Polls show that many people confuse it with Atlantic City, New Jersey. Atlanta is known as the Gateway City of the South—a gate is neither here nor there. Atlanta used to call itself the Phoenix City, because it arose from the ashes, like the phoenix, after Sherman burned it. You'd think the phoenix would be sufficiently representative of flux to serve as the Atlanta Olympic symbol, but if you look at drawings of that mythical bird you'll notice that it has a definite, prickly shape. Then, too, there is another city in America called Phoenix (which never claims to have risen from the ashes like Atlanta), and just over the Georgia state line there's a town called Phenix City, Alabama, which was known as “the wickedest city in the U.S.” until reformers cleaned up everything about it but its spelling.

Aren't there any bits of raffish Atlanta historical lore you could pass on?
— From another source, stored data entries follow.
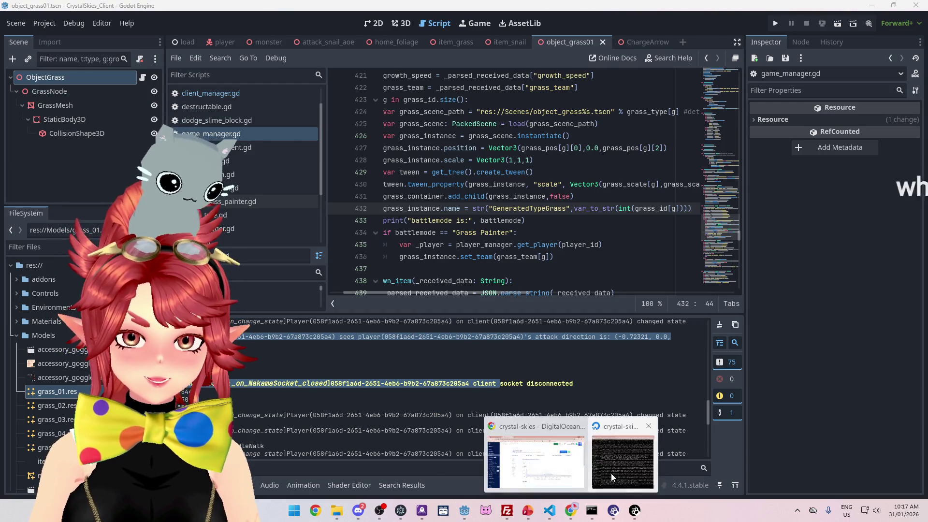
left_click(611, 478)
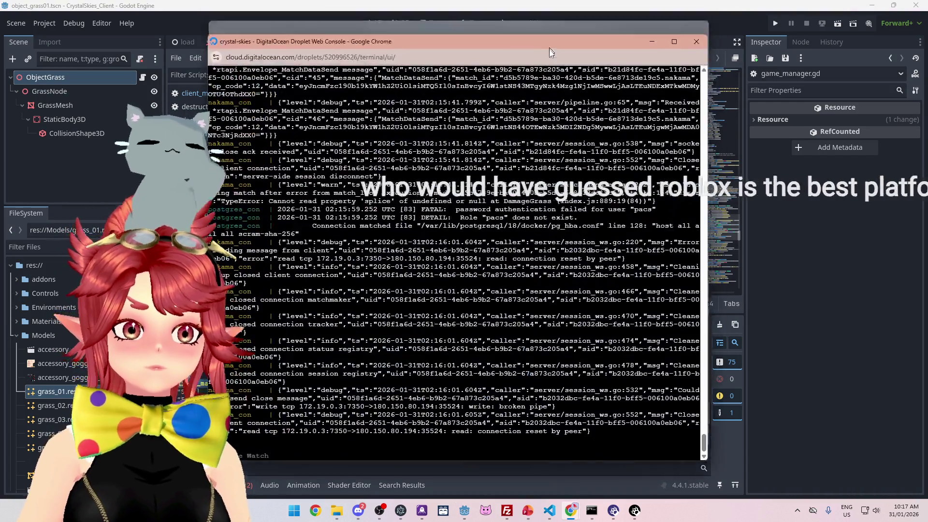
left_click_drag(549, 52, 534, 76)
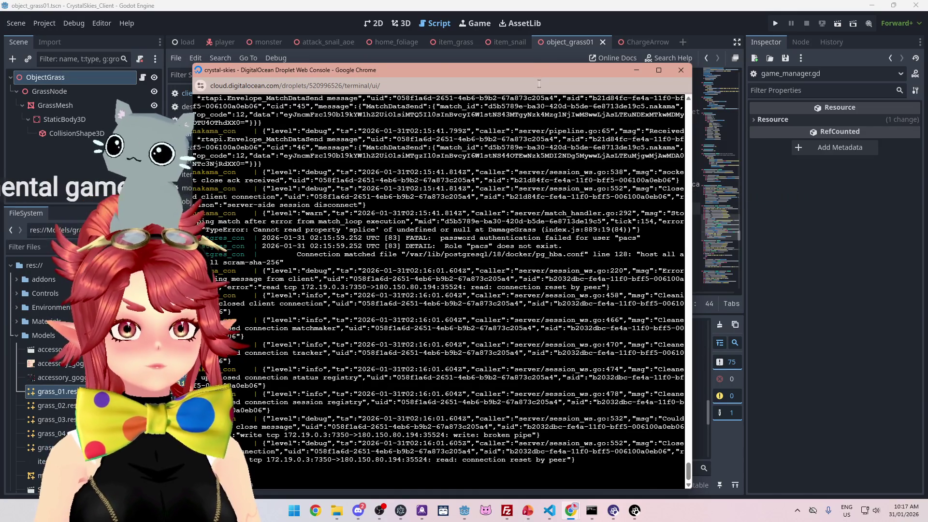
left_click(658, 70)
Yes, but it's remarkable how often impermanence and insubstantiality crop up. Atlanta's first jail was a twelve-foot-square log cabin. If there were enough prisoners inside, they could all get together and dump it over on its side and walk out. Once, when the inmate population could not quite manage this, friends of the incarcerated came along and lifted the jail straight up in the air so everybody could crawl out. In the early days, there were two bad neighborhoods, Murrell's Row and Snake Nation, where gambling, cockfights, and brawling went on. The denizens of these neighborhoods formed a political party, the Free and Rowdy Party. They were opposed by the upstanding business community:
the Moral Party. The Morals eventually carried the day by burning the bad neighborhoods down, leaving a new void to develop. One of Atlanta's earliest developers—for whom Williams Street was named— was a sort of proto-Izzy. His name was Ammi Williams, and he went around saying, “If I'm not Ammi, then who am I?”

So where do we go in Atlanta to see Tara and the other historic buildings?

There is nothing vaguely resembling Scarlett O'Hara's ancestral home in the Atlanta area.
*
Anything antebellum Sherman burned. In the summer of 1865, a Northern visitor to the city recorded his impressions: “Everywhere were ruins and rubbish, mud and mortar and misery. The burned streets were rapidly rebuilding, but meantime, hundreds of inhabitants, black and white, made homeless by the destruction of the city, were living in wretched hovels which made the suburbs look like a fantastic encampment of Indians or Gypsies.”